Feb. 8, 2008 -- Drinking two cups of beet juice a day may reduce blood pressure, a study shows.
The British researchers who conducted the study say the findings add even more weight to the importance of eating a diet rich in fruits and vegetables.
That's because beets (known as beetroot in Britain) are loaded with the nutrient nitrate. Spinach, lettuce, and other green, leafy vegetables also have high levels of nitrate.
Previous studies have shown that eating a diet high in fruits and vegetables lowers blood pressure. Antioxidants often get the credit, but several recent studies have suggested that nitrates may play a much bigger role. How nitrates work to lower blood pressure has been more of mystery.
How Nitrates May Lower Blood Pressure
In the study, 14 healthy volunteers drank 500 milliliters (2 cups) of Planet Organic beet juice or water within 30 minutes. The researchers checked the participants' blood pressure every 15 minutes one hour before they drank the juice and every 15 minutes three hours after drinking the beet juice. They also checked every hour to six hours and then at 24 hours after they drank the beet juice.

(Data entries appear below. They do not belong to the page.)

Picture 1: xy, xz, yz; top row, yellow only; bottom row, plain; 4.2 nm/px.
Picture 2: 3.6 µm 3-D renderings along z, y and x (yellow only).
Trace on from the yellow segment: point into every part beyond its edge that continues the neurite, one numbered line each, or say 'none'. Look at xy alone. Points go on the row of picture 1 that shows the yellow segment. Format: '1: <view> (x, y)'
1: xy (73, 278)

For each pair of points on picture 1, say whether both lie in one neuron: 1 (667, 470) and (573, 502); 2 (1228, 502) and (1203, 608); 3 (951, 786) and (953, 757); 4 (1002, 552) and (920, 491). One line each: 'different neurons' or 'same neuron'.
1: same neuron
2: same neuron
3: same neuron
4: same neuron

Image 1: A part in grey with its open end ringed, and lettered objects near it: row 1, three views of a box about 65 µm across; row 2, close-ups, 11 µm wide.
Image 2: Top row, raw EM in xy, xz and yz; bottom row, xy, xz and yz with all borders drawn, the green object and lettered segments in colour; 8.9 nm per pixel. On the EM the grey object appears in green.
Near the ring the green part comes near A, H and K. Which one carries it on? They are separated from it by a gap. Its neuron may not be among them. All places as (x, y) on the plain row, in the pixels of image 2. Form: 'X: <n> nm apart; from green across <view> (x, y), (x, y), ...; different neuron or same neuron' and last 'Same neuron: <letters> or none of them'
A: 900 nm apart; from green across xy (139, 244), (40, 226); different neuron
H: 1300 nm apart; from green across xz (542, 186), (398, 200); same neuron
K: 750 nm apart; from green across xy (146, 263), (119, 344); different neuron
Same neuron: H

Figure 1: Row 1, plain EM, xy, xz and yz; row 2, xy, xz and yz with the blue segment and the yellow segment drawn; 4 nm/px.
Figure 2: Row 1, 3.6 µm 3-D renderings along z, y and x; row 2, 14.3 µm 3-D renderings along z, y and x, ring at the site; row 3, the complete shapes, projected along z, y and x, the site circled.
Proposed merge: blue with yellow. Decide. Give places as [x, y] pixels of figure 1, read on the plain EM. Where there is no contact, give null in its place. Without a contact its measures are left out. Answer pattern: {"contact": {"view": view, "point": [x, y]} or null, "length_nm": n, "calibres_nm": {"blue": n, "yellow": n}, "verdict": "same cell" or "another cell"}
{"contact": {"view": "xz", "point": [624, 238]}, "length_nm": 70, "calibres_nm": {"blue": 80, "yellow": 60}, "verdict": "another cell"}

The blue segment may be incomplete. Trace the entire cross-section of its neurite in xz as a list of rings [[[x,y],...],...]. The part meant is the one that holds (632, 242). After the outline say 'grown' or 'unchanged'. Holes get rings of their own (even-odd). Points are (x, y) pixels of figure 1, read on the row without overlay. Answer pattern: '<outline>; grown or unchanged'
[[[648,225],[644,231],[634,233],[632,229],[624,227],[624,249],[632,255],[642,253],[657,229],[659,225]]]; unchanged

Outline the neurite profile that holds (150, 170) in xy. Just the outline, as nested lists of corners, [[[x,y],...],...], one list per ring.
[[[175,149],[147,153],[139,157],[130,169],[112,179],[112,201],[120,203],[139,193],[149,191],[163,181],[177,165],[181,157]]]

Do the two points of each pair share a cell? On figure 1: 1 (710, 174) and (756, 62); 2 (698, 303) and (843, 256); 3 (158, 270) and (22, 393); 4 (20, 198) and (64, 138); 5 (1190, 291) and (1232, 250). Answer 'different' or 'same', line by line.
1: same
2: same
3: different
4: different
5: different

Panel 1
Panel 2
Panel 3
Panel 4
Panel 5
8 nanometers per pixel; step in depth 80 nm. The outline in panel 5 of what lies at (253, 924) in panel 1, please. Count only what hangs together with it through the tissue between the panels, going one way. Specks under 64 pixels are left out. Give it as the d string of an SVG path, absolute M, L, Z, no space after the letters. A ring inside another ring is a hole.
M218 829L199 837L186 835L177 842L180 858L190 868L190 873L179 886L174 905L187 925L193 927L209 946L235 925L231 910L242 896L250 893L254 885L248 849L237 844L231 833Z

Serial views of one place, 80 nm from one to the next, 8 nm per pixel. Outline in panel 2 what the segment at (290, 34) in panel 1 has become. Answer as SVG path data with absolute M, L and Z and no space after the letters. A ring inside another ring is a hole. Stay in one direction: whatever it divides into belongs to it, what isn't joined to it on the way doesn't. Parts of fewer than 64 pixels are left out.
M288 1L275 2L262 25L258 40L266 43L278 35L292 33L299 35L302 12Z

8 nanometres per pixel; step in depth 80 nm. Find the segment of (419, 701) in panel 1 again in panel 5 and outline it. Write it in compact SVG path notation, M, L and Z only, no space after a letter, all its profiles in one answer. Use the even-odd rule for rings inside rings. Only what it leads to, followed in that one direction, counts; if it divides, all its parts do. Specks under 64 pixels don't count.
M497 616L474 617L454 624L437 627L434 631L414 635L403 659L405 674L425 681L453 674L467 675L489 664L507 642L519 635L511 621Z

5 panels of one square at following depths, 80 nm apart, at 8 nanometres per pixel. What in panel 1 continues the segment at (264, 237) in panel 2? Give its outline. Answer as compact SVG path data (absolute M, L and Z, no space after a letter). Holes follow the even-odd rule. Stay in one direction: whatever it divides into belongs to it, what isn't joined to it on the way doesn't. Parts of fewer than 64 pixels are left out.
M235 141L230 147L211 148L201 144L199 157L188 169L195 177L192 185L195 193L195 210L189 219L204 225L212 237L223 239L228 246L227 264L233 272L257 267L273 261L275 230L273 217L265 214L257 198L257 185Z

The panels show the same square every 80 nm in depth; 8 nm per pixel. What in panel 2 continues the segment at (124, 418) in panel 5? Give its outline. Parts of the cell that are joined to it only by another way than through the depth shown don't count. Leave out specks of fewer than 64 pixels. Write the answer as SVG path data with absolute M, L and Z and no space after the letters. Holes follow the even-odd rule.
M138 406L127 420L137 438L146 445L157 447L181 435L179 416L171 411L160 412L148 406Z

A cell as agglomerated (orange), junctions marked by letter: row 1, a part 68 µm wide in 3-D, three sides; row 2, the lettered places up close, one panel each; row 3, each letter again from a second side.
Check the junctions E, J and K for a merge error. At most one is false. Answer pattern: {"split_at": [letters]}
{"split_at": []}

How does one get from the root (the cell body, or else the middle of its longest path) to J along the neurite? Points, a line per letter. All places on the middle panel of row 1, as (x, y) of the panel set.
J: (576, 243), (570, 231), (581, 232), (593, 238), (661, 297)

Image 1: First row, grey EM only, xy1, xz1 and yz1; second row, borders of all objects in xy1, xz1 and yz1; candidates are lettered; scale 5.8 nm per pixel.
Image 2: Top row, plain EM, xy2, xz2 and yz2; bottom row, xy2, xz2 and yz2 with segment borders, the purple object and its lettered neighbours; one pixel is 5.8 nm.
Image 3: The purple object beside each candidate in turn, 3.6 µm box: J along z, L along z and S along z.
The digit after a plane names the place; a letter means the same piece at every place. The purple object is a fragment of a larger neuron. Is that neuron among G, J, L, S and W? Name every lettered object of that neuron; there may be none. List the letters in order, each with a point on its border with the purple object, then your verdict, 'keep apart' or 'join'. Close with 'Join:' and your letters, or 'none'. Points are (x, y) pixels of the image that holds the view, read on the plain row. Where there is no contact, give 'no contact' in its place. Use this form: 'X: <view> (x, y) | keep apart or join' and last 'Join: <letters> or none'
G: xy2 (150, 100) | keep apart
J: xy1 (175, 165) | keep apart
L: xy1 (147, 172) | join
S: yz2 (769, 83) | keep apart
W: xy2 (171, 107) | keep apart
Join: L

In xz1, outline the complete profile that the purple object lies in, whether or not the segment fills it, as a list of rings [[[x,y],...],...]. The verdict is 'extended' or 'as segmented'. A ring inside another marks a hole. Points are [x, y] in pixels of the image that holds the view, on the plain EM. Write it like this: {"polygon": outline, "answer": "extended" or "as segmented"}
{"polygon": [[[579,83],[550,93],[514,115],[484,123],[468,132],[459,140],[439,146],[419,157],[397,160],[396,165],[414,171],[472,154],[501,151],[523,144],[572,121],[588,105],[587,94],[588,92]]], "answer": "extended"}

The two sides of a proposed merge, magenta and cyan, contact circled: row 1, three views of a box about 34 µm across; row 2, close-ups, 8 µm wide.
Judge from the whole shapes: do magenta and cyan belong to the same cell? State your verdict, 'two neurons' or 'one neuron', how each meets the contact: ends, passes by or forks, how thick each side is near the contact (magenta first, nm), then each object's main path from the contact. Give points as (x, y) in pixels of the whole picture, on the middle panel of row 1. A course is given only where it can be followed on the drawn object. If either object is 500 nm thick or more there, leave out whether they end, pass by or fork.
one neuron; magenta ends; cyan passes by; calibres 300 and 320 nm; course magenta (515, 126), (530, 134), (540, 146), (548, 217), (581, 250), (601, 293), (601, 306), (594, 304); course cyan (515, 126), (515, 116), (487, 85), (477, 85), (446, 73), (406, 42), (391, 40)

Compared with the water drinkers, blood pressure dropped one hour after the volunteers drank the beet juice. It reached its lowest point 2.5 to 3 hours after ingestion and continued to have an effect for up to 24 hours.
Here's how it works: Nitrate in the beet juice is converted by bacteria living on the tongue into the chemical nitrite. Once it enters the stomach, it becomes nitric oxide or re-enters the blood stream as nitrite. The researchers found that blood pressure was at its lowest when the nitrite levels in the blood were at their highest.
The nitrites, the researchers write, work by protecting against endothelial dysfunction, which means that blood vessels have trouble expanding or contracting to handle changes in blood flow. They also have anti-platelet properties.
"Our research suggests that drinking beetroot juice, or consuming other nitrate-rich vegetables, might be a simple way to maintain a healthy cardiovascular system, and might also be an additional approach that one could take in the modern-day battle against rising blood pressure," says Amrita Ahluwalia, PhD, one of the study's researchers. Ahluwalia is a professor at the William Harvey Research Institute at Barts and The London School of Medicine.
The study is published in the Feb. 4 online edition of the journal Hypertension.